3. Prevention and Treatment of Psychiatric Disorders following Child Maltreatment

The Prevention of Psychopathology Subsequent to Child Maltreatment Trial (Shenk, PI) is a randomized feasibility trial examining the active contributions of individual treatment components commonly applied within larger treatment packages for the child maltreatment population. Recent research on the etiology of psychiatric disorders suggests that child maltreatment affects a circumscribed set of centralized risk mechanisms, known as transdiagnostic mechanisms, responsible for the increased incidences of multiple psychiatric disorders in this population. This study is testing the feasibility and initial efficacy of delivering individual components to alter unique transdiagnostic mechanisms following an act of child maltreatment to optimize intervention effects and reduce the incidences of multiple psychiatric disorders. Graduate students and clinical staff are actively recruiting subjects, managing and allocating treatment randomization sequences, conducting treatment evaluations, and developing databases for statistical analysis. This project is supported by a Level II SSRI award from Penn State.
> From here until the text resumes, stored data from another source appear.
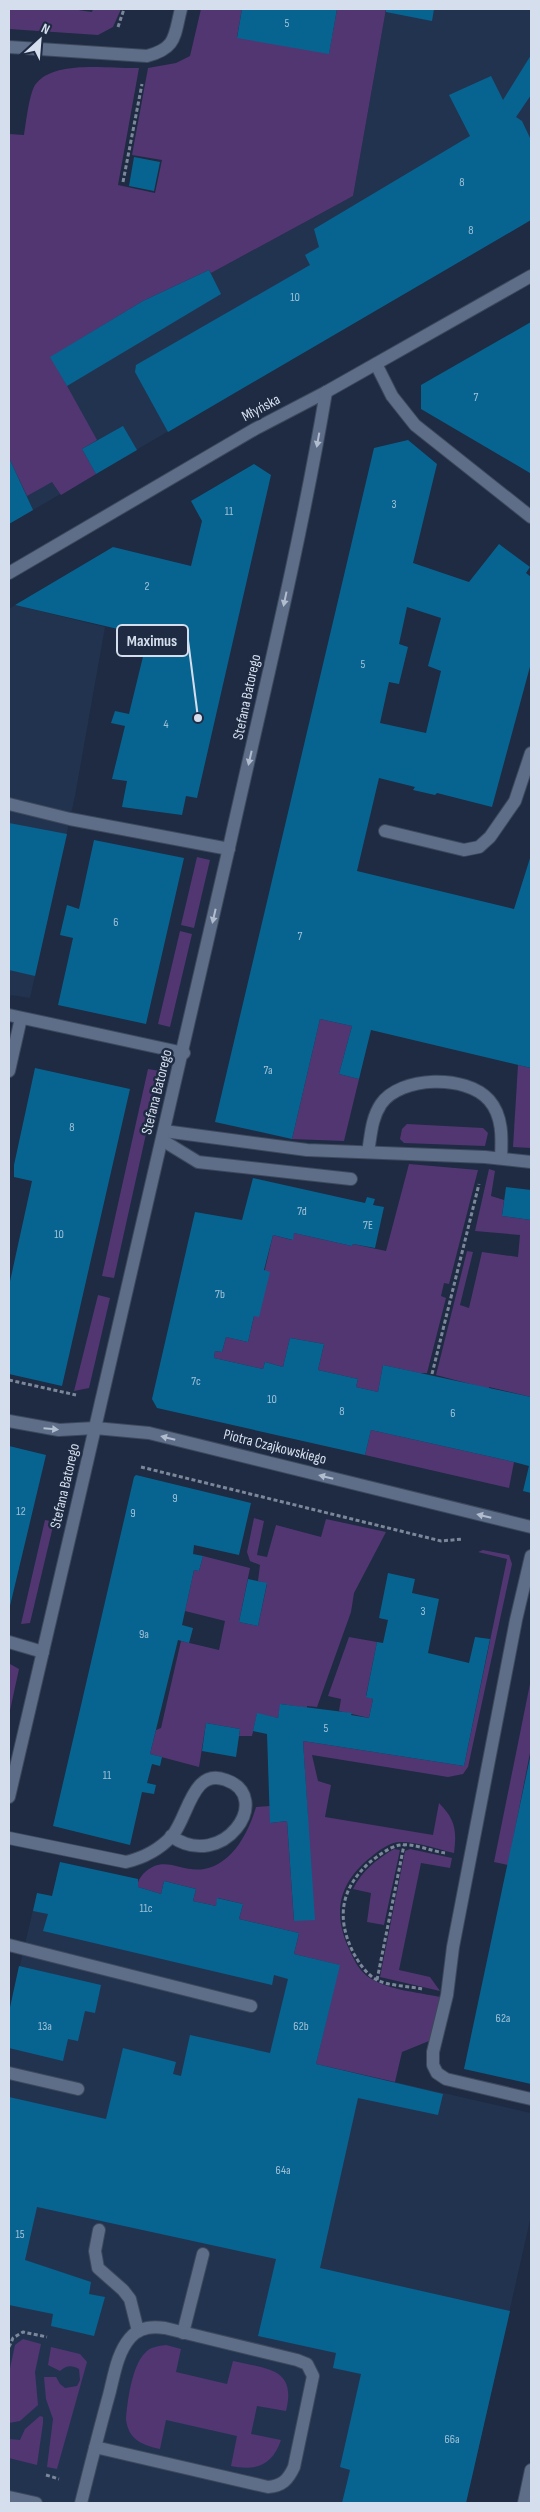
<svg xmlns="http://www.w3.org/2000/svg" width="540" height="2512" viewBox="0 0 540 2512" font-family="'Sofia Sans Condensed',sans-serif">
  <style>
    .built { fill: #223350 }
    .green { fill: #523672 }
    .building { fill: #076491; fill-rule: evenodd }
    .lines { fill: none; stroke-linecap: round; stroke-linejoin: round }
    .service-casing { stroke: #3d485b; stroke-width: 14 }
    .minor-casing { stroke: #3d485b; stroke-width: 14 }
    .secondary-casing { stroke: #3d485b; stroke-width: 14 }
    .path { stroke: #7c879a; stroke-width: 3; stroke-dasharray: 4 2.5; stroke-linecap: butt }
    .service { stroke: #5e6e88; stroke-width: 12 }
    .minor { stroke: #5e6e88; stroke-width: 12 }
    .secondary { stroke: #5e6e88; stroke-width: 12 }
    .oneway { fill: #b1bccf }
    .labels { text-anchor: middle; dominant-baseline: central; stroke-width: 5; stroke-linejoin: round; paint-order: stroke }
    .number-label { font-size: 12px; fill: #a2c0d6 }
    .street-label { font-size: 15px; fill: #d5deed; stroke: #1e2b42 }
    .leader { fill: none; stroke: #d5deed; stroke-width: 2 }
    .callout-dot { fill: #d5deed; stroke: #1e2b42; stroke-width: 2 }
    .callout { fill: #1e2b42; stroke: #d5deed; stroke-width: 2 }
    .callout-label { font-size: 16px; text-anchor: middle; font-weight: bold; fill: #d5deed }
  </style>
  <rect width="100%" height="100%" fill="#1e2b42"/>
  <!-- built -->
  <g class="built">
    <polygon points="386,9 531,9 531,220 9,524 9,384 143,301 209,270 211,273 353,196"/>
    <polygon points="15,605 105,627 75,796 30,998 11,995 9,1001 9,609"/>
    <polygon points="37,1893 340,1965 317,2064 531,2113 531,2216 466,2503 9,2503 9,2012"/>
  </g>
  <!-- green -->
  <g class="green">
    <polygon points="9,9 71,9 92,12 93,9 121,9 113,27 98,35 9,29"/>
    <path d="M201,9H242L237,37L329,53L337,9H386L353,196L211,273L209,270L143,301L51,357L97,440L82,449L96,474L61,495L52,482L27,496L9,458V134L24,135C26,123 29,95 35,85C53,59 110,69 139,68L118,185L155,193L162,160L132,155L148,68L176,63L190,56Z"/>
    <polygon points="197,857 210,860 194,928 181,925"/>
    <polygon points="180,931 192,934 170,1027 158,1024"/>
    <polygon points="320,1019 352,1026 339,1074 359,1079 344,1141 292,1139"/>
    <polygon points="518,1065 531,1068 531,1148 513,1147"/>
    <polygon points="148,1069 160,1071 114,1278 102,1276"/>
    <polygon points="407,1124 483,1128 488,1133 485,1146 404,1143 400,1139 402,1129"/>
    <polygon points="409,1164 478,1170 449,1284 444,1283 441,1296 446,1298 427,1373 419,1373 383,1365 378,1392 356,1387 358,1379 318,1370 324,1344 290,1338 283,1367 265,1362 263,1369 214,1358 215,1351 222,1352 226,1337 248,1342 273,1235 292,1240 294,1233 352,1246 353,1244 386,1251"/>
    <polygon points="489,1169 495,1171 491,1196 504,1200 502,1216 531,1220 531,1218 531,1397 489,1387 489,1389 436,1375 467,1251 473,1252 460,1305 469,1308 482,1252 518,1257 520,1235 475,1231"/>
    <polygon points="98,1295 110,1298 89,1388 74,1391"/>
    <polygon points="371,1430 514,1462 509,1488 365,1455"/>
    <polygon points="254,1518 264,1521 257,1555 267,1557 276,1525 321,1537 326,1519 386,1532 354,1593 351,1612 317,1707 307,1706 307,1708 281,1704 278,1718 257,1714 252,1736 239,1736 240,1729 206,1723 199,1767 150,1754 156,1730 161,1728 181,1641 219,1650 225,1621 185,1611 194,1570 199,1571 203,1556 250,1568 239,1622 258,1626 267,1584 258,1581 260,1565 250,1561 247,1552"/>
    <polygon points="45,1520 54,1522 30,1623 21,1624"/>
    <path d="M483,1550L509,1555L512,1564L468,1767L463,1774L448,1777L312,1755L318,1781L331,1785L325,1817L433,1835L439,1803C455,1819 457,1830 454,1853C437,1849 418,1842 401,1842C391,1841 378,1851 371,1857C338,1883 332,1914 350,1951C354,1960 359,1970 367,1976C386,1990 417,1992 440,1997L429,2041L402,2052L395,2082L316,2064L339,1965L294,1954L299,1933L239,1919L243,1904L218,1898L216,1906L193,1901L196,1889L164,1881L161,1894L138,1887C137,1882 139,1879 143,1874C164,1853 180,1873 204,1869C233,1864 249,1831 256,1807L270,1806V1823L287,1821L294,1921L308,1820L303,1741L464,1766L507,1559L478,1552Z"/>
    <polygon points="349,1637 377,1642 366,1696 373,1699 369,1718 339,1711 341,1699 328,1696"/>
    <polygon points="10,1664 19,1669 9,1715 9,1670"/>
    <polygon points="531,1679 531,1748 508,1865 494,1862"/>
    <path d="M394,1849L400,1850L384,1925L367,1922L371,1893L353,1889C362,1871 377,1859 394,1849Z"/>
    <polygon points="410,1849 452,1858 450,1868 421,1863 399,1970 430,1977 440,1991 380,1977 405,1851"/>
    <polygon points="23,2339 41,2344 35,2372 38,2405 20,2421 9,2423 9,2373 15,2345"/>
    <path d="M166,2345L181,2349L176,2372L227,2384L233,2361C266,2369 297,2367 286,2411L257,2406L251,2434L281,2440C272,2466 256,2471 231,2466L237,2436L166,2420L160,2449C142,2445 129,2440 126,2420C127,2403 132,2365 145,2353C150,2347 158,2346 166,2345Z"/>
    <path d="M51,2347L80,2354L87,2362L57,2469L47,2467L53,2419L46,2399L44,2377H56L60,2384L65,2388L77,2386L80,2380L79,2369C72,2365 66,2365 60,2371L48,2365Z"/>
    <polygon points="40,2416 43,2417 43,2423 37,2465 9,2458 9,2439 20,2440 25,2429"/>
  </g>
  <!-- building -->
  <g class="building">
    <polygon points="242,9 337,9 329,54 237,38"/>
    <polygon points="386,9 434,9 432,21 386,12"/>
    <polygon points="531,55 531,95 516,117 522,121 531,140 531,220 168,432 135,372 136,365 310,265 305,255 319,247 314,229 470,136 449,95 491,76 503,100"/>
    <polygon points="134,157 160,162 154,191 129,186"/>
    <polygon points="209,270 221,294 67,386 50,357 143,301"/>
    <polygon points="531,322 531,470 530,473 421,409 421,385"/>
    <polygon points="123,426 137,450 96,474 82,449"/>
    <path d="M408,440L437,464L413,563L469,582L499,544L530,567L526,573L531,577V663L492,807L437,793L435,795L413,790L415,787L379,778L357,871L514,909L531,855V1068L371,1030L359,1079L339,1074L352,1026L320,1019L292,1139L215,1122L374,448ZM407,607L441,618L428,666L441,671L426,733L380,723L389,682L399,684L408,647L399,644Z"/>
    <polygon points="9,458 33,510 9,524"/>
    <polygon points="254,464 271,475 197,798 186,796 182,815 122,807 127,781 112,779 125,726 111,723 115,711 129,714 148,636 15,605 113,547 191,566 202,521 191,501"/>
    <polygon points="9,823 67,834 35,976 9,970"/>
    <polygon points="94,840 184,858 146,1024 58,1005 73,938 60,935 67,905 79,909"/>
    <polygon points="35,1068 130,1089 62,1386 9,1374 9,1286 32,1181 14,1177 14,1165"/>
    <polygon points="253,1178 365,1203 367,1197 375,1199 373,1205 384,1207 375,1248 353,1244 352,1246 294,1233 293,1240 273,1235 264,1270 270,1272 259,1317 254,1316 248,1342 226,1337 222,1352 215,1351 214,1358 263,1369 265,1362 283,1367 290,1338 324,1344 318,1370 358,1379 356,1387 378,1392 383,1365 531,1397 531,1493 523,1491 529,1466 514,1462 371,1430 365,1455 157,1408 152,1399 195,1212 242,1220"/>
    <polygon points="506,1187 531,1190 531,1220 502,1216"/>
    <polygon points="9,1446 46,1455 9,1610"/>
    <polygon points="136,1475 251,1503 239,1555 194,1545 193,1554 203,1556 199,1571 194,1570 182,1625 193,1628 189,1643 178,1640 150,1754 162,1757 160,1766 152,1764 147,1783 156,1785 154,1794 142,1792 130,1845 53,1826 134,1477"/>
    <polygon points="388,1573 415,1579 412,1593 439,1599 428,1653 469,1663 475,1637 490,1639 464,1766 303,1741 315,1920 294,1921 287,1821 270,1823 267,1734 253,1731 257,1713 278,1718 280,1704 352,1713 351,1715 369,1718 373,1699 366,1697 377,1642 383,1643 388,1620 379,1618"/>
    <polygon points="248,1579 267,1583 258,1626 239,1622"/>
    <polygon points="206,1723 240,1729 236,1757 202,1751"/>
    <polygon points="531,1753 531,2084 464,2069"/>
    <polygon points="60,1862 138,1879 138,1887 161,1894 164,1881 196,1889 193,1901 216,1906 217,1898 243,1904 239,1919 299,1933 294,1954 340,1965 316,2064 443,2094 438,2115 358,2098 320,2268 510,2311 466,2503 342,2503 350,2470 340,2467 361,2374 333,2368 336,2353 258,2336 276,2259 37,2207 25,2260 91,2282 89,2294 105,2297 94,2336 51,2326 53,2314 9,2305 9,2097 106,2119 123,2048 176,2062 173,2074 181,2076 190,2035 270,2053 288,1979 274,1975 272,1985 43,1931 48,1914 33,1911 37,1893 52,1896"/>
    <polygon points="19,1966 101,1985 95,2013 85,2011 78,2041 68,2039 63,2061 9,2048 9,2012"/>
  </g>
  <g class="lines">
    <defs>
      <g id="service">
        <path d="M9,47L147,56C177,48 174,36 181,9"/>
        <polyline points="376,364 392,396 415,425 531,517"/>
        <polyline points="9,804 70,819 229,849"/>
        <polyline points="385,831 464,850 479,847 490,837 515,801 531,753"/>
        <polyline points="9,1015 184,1053"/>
        <polyline points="9,1071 21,1018"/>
        <polyline points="164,1131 307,1150 485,1157 531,1162"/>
        <polyline points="162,1140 198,1162 351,1179"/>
        <path d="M368,1152C371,1136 371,1119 381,1104C400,1076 466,1074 489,1100C503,1116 502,1138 501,1158"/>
        <polyline points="531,1556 516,1620 453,1947 447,1995 433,2052 433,2065 437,2073 446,2079 531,2099"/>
        <polyline points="9,1642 43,1652"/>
        <path d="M9,1838L126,1862C143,1858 159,1850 172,1836C188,1818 192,1767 226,1780C275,1797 223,1873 171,1836"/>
        <polyline points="9,1945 251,2006"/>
        <polyline points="9,2073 78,2089"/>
        <polyline points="99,2230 95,2251 98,2268 123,2290 130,2299 138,2331"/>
        <polyline points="183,2333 203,2254"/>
        <polyline points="9,2497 36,2503"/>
        <path d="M81,2503C90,2467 99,2431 109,2395C114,2376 117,2353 130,2338C139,2327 152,2326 165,2328L297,2360L307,2364L313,2376L294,2467C288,2480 282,2486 268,2487L95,2447"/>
      </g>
      <g id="minor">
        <polyline points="9,573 255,429 326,392 531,276"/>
        <polyline points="9,1421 59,1430 95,1428 149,1433 531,1527"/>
        <path d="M9,1797C82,1482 157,1168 228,852C262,699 300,547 326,392"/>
      </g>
      <polyline id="secondary" points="524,2503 531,2470"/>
    </defs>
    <!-- service casing -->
    <use href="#service" class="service-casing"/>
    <!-- minor casing -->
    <use href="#minor" class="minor-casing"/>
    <!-- secondary casing -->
    <use href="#secondary" class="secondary-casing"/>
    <!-- path -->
    <g class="path">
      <polyline points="118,27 124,9"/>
      <polyline points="123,182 142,84"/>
      <polyline points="432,1374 479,1184"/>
      <polyline points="9,1380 76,1395"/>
      <polyline points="141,1467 441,1541 463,1539"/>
      <polyline points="377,1980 404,1845"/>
      <path d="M422,1989C408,1986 389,1986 377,1980C367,1975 359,1963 354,1954C336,1919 340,1889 370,1862C378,1856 389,1847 400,1845C413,1843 431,1851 445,1853"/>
      <polyline points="9,2347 13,2338 23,2332 47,2337"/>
      <polyline points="46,2475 59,2479"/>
    </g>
    <!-- service -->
    <use href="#service" class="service"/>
    <!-- minor -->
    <use href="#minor" class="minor"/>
    <!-- secondary -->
    <use href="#secondary" class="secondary"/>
  </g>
  <!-- one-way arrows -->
  <defs><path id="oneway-solid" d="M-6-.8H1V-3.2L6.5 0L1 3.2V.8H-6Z" transform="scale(1.25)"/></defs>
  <g class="oneway">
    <use href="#oneway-solid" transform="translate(318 440) rotate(100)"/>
    <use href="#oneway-solid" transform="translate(285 599) rotate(102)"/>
    <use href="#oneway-solid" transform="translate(250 758) rotate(103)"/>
    <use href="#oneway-solid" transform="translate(214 916) rotate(103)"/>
    <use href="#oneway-solid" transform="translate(51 1429) rotate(5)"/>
    <use href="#oneway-solid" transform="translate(168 1438) rotate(-166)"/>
    <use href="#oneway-solid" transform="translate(326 1477) rotate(-166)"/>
    <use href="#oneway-solid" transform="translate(484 1516) rotate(-166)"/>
  </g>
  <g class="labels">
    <!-- number labels -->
    <g class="number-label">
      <text x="287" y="23">5</text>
      <text x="462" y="182">8</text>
      <text x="471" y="230">8</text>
      <text x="295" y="297">10</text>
      <text x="476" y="397">7</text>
      <text x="394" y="504">3</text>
      <text x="229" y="511">11</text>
      <text x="147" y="586">2</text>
      <text x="363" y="664">5</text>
      <text x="166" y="724">4</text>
      <text x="116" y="922">6</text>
      <text x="300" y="936">7</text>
      <text x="268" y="1070">7a</text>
      <text x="72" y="1127">8</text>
      <text x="302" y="1211">7d</text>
      <text x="368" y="1225">7E</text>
      <text x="59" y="1234">10</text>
      <text x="220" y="1294">7b</text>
      <text x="196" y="1381">7c</text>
      <text x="272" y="1399">10</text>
      <text x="342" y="1411">8</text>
      <text x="453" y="1413">6</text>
      <text x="175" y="1498">9</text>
      <text x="21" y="1511">12</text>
      <text x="133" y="1513">9</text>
      <text x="423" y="1611">3</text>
      <text x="144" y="1634">9a</text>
      <text x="326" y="1728">5</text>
      <text x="107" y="1775">11</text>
      <text x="146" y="1908">11c</text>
      <text x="503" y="2018">62a</text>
      <text x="45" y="2026">13a</text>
      <text x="301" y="2026">62b</text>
      <text x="283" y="2170">64a</text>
      <text x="20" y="2234">15</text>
      <text x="452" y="2439">66a</text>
    </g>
    <!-- street labels -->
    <g class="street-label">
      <text transform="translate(261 408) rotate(-28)">Młyńska</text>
      <text transform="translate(247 697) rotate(-78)">Stefana Batorego</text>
      <text transform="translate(157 1092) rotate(-76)">Stefana Batorego</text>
      <text transform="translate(275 1447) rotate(14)">Piotra Czajkowskiego</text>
      <text transform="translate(65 1486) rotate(-77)">Stefana Batorego</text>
    </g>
  </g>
  <!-- callouts -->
  <path class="leader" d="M198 718L188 640"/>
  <circle class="callout-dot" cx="198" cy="718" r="5"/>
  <rect class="callout" x="117" y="625" width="71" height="31" rx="5"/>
  <g class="callout-label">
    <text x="152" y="646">Maximus</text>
  </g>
  <!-- border -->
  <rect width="540" height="2512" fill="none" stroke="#d5deed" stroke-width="20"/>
  <!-- north arrow -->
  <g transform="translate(40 40) rotate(26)" stroke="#1e2b42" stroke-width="4" paint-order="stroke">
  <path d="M0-4L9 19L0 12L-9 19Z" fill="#d5deed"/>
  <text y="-8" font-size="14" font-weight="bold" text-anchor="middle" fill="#d5deed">N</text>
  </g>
</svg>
The Animal-Assisted Trauma-focused Cognitive Behavioral Therapy (AAT+TF-CBT) Trial (Shenk, Co-I) is an NIH-funded randomized feasibility trial examining the tolerability and acceptability of delivering TF-CBT while a service dog is present throughout the active phase of treatment. Preliminary research has shown that animal assisted therapy may provide a relaxing and supportive environment during clinical intervention. TF-CBT is the only well-established intervention for children experiencing maltreatment. This study will examine whether introducing a service dog during standard administration of TF-CBT enhances treatment effects above and beyond TF-CBT alone. Graduate students in the lab assisting with the AAT+TF-CBT trial are collecting, editing, and analyzing data collected through electrocardiograms delivered at pre-treatment, post-treatment, as well as during each session of the active treatment phase.